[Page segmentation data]
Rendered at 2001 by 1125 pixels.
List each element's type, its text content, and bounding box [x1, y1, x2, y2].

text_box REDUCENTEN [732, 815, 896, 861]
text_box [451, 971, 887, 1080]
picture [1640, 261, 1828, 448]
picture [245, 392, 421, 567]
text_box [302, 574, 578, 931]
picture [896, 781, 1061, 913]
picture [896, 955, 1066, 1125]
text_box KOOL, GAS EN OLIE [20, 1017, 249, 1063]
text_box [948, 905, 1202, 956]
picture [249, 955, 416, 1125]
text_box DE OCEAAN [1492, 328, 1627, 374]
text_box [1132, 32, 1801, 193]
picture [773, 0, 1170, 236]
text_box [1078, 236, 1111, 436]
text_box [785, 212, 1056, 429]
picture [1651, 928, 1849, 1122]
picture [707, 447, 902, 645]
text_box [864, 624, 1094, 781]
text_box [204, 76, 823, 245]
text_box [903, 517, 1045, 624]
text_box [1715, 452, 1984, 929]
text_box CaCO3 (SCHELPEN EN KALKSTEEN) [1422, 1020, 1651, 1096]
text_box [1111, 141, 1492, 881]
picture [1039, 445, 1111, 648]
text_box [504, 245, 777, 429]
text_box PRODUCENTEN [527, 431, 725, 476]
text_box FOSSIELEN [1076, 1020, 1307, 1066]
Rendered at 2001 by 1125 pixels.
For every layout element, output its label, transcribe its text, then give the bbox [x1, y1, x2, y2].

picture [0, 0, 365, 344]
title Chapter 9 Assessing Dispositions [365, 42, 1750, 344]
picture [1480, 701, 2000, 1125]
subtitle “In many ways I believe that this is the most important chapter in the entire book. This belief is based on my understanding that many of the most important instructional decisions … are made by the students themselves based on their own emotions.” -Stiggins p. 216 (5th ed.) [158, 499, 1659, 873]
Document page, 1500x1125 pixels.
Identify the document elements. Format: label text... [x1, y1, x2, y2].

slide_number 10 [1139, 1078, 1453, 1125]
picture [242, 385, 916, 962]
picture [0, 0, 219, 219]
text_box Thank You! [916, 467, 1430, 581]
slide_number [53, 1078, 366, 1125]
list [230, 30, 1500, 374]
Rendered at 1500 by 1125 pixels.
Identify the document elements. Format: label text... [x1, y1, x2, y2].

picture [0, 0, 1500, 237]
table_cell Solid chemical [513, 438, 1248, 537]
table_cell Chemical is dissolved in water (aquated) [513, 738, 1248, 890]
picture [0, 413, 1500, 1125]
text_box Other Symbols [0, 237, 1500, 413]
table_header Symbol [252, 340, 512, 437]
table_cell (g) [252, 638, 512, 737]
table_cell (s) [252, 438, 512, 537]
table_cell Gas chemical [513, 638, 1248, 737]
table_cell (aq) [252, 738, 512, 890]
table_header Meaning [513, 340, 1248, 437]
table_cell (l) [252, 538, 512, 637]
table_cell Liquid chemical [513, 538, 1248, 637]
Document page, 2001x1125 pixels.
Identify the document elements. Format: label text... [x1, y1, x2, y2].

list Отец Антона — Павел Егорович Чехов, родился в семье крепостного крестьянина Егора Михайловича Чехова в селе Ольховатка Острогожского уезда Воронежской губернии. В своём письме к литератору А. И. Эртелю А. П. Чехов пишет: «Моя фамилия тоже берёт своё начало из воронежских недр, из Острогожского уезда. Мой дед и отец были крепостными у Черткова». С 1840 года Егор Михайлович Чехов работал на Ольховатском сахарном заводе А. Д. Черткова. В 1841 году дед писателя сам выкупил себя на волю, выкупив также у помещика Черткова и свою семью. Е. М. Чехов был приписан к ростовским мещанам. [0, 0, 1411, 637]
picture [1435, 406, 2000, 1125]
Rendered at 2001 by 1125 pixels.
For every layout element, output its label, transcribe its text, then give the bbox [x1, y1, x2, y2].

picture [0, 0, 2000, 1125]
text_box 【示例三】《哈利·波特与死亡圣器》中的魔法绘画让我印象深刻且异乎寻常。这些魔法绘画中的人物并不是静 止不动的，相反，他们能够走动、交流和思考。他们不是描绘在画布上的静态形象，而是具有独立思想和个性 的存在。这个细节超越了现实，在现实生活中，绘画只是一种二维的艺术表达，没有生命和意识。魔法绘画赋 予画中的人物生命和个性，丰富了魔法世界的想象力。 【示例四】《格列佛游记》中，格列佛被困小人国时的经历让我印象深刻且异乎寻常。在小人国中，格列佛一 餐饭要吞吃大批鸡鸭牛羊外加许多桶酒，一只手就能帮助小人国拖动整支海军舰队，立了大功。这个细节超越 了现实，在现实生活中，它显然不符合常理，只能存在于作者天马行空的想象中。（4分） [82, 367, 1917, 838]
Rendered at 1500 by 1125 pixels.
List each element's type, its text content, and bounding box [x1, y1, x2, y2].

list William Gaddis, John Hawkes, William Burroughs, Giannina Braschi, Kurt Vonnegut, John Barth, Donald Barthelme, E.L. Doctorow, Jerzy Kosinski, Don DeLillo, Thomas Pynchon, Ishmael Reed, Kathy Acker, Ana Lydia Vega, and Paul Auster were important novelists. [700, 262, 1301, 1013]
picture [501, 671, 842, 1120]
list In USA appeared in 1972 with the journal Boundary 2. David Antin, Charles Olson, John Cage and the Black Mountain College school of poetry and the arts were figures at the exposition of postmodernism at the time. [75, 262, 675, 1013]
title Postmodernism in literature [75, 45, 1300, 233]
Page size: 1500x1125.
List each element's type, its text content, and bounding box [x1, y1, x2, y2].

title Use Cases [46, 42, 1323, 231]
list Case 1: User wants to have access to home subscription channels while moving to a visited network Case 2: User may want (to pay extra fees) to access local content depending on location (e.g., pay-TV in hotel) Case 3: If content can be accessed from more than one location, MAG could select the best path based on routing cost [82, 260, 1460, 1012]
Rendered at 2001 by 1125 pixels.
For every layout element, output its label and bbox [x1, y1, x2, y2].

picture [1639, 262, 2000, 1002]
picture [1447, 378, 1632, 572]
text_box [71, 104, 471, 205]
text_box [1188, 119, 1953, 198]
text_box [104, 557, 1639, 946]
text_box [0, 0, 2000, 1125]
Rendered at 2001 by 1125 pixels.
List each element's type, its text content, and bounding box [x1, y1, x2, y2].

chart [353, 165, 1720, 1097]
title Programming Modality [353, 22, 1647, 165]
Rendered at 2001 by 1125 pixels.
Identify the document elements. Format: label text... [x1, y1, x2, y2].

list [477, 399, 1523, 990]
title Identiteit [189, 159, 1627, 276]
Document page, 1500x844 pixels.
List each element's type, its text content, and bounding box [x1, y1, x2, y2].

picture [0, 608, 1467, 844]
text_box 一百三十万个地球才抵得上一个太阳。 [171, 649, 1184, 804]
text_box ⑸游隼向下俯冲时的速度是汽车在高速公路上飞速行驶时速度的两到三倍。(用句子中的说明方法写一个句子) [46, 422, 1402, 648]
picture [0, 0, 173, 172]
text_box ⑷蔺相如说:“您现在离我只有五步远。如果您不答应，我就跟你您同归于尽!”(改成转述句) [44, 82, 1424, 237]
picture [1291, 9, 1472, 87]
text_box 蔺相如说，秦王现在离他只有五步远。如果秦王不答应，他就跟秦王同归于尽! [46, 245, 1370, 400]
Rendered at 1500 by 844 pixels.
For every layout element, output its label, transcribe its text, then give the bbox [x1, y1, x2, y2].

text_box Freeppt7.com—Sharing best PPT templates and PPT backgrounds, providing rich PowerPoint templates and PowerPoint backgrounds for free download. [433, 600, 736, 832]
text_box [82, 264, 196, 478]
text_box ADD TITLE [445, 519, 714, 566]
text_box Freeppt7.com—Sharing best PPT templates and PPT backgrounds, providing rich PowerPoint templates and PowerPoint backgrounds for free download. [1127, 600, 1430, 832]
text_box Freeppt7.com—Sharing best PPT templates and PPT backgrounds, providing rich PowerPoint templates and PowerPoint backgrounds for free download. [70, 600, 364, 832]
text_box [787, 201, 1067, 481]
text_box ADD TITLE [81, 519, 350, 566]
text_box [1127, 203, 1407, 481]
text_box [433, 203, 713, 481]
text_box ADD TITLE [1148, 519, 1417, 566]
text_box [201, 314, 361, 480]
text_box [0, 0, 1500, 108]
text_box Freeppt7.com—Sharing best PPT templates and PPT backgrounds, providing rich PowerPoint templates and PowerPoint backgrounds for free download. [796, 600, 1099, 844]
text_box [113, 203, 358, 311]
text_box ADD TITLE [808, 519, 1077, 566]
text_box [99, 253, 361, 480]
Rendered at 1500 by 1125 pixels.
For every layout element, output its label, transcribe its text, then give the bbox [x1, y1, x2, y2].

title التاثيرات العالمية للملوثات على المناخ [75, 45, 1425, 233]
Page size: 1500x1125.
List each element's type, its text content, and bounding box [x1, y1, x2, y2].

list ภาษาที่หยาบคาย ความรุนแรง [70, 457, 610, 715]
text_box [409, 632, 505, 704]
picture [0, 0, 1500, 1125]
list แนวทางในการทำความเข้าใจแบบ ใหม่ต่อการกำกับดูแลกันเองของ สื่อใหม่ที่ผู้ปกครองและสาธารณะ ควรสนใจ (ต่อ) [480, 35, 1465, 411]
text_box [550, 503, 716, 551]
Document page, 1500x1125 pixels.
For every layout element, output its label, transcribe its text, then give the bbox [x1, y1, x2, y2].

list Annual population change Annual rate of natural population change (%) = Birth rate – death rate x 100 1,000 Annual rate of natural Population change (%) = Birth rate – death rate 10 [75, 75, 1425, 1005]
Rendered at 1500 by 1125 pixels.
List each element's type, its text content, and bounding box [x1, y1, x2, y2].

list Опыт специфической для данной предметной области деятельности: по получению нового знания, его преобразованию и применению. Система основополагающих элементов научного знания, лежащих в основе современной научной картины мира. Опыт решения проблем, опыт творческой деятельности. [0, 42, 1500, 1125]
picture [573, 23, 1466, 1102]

▶ _What is required_
Give back the entries above exactly as they are, from their first line through the line that contains "text_box [864, 624, 1094, 781]", both included, with nothing else.

▶ _Written reply_
Rendered at 2001 by 1125 pixels.
List each element's type, its text content, and bounding box [x1, y1, x2, y2].

text_box REDUCENTEN [732, 815, 896, 861]
text_box [451, 971, 887, 1080]
picture [1640, 261, 1828, 448]
picture [245, 392, 421, 567]
text_box [302, 574, 578, 931]
picture [896, 781, 1061, 913]
picture [896, 955, 1066, 1125]
text_box KOOL, GAS EN OLIE [20, 1017, 249, 1063]
text_box [948, 905, 1202, 956]
picture [249, 955, 416, 1125]
text_box DE OCEAAN [1492, 328, 1627, 374]
text_box [1132, 32, 1801, 193]
picture [773, 0, 1170, 236]
text_box [1078, 236, 1111, 436]
text_box [785, 212, 1056, 429]
picture [1651, 928, 1849, 1122]
picture [707, 447, 902, 645]
text_box [864, 624, 1094, 781]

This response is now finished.